If you are planning to apply for the Winter funding round if you get rejected this time, then you are going to fail at business. Let me explain what I mean:

A person who has true passion for software and for creating FUCKING great software does not care about funding. He is going to go out there and start coding. There is no software project that is too expensive to code, there are just software projects that are starting off too ambitious. If your software is too expensive it's because you have not effectively reduced the feature set to something you can actually manage!

Look at the billionaires in the world. In more cases than not, they started one small shop. They expanded the shop to a chain, and from there the money started rolling in. They do not go to an investor with an idea for a chain of shops, and get money to build that chain right away. You have to approach software the same way - reduce your idea so that you can do without external capital or influence.

If your idea needs this capital to work - then just find another bloody idea! The world is full of doable things - if you get stuck on something you cannot achieve, then you are nothing but a dreamer, and you will never be a doer.

You should not have a "backup" plan for YCombinator. When I hear the words "backup plan", what I imagine is that you guys are staking yourselves and your projects on YCombinator, and you have to "fall back" on something if it fails.

This is the absolute wrong attitude! YCombinator must be something you do on the side. If it fails, you should just continue on the way you already planned! You continue your guerilla marketing techniques; you continue your ways of making money.

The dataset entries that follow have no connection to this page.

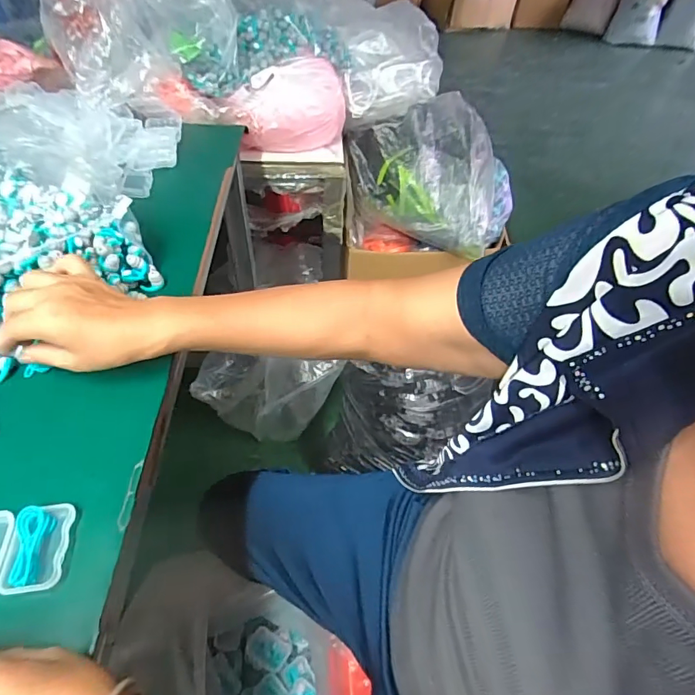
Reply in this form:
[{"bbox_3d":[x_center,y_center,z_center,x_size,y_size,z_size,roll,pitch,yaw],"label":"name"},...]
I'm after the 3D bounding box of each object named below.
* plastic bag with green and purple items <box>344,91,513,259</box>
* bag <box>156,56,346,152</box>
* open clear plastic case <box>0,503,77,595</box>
[{"bbox_3d":[0.189,-0.378,0.989,0.386,0.251,0.238,0,49,-4],"label":"plastic bag with green and purple items"},{"bbox_3d":[-0.158,-0.436,0.811,0.313,0.121,0.126,-4,49,-7],"label":"bag"},{"bbox_3d":[-0.227,0.136,0.299,0.073,0.011,0.056,-5,50,-8],"label":"open clear plastic case"}]

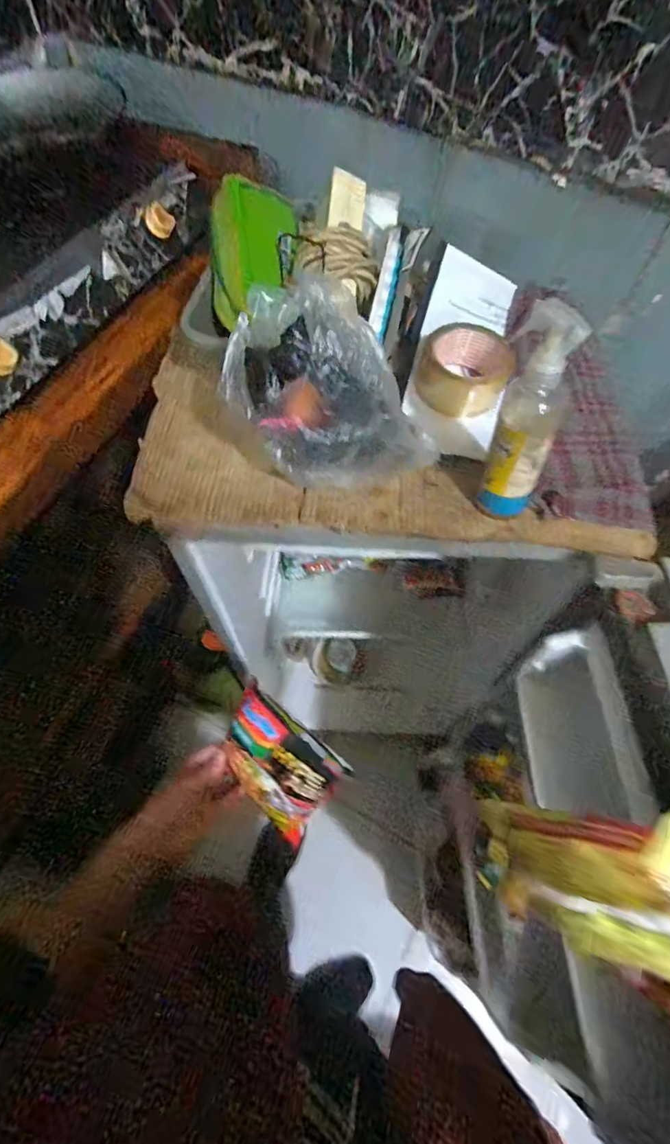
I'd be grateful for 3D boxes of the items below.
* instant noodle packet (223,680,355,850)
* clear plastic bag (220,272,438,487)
[{"bbox_3d":[-0.061,0.191,0.484,0.131,0.023,0.098,41,101,10],"label":"instant noodle packet"},{"bbox_3d":[-0.011,-0.148,0.433,0.167,0.189,0.092,-2,61,-2],"label":"clear plastic bag"}]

This here internet is tiny. It's real tiny. Look at Alexa ranks of small insignificant sites. They are well in the top 1 million sites. It's very easy to become the 200.000 most popular site. If the internet were a country, you'd know a relative of almost everybody.

If your software is good, word is going to spread around! If word does not spread, your application is not something people want and will recommend. Learn and change! More money and more marketing are not going to help that!

Entering a program like YCombinator for marketing purposes just gives you a boost at the beginning. It does not guarantee that you will still have traffic after 6 months. It's the same bloody thing, don't you see?

If you do this on your own, your traffic grows slowly but exponentially, assuming your application is good. You have time to iteratively fix the problems that people have. After a few months, you have a really great application that does what people need.

I read YCombinator Startup News. I read that thing that Paul wrote saying that anybody who contributes regularly is going to fare better. That's shit from a bull! Anybody who is spending time posting on a site that is a collection of links to dream money instead of working on his project is never going to make money. Anybody who cares about "karma" on that site instead of spending time reaching users for his product is an idiot.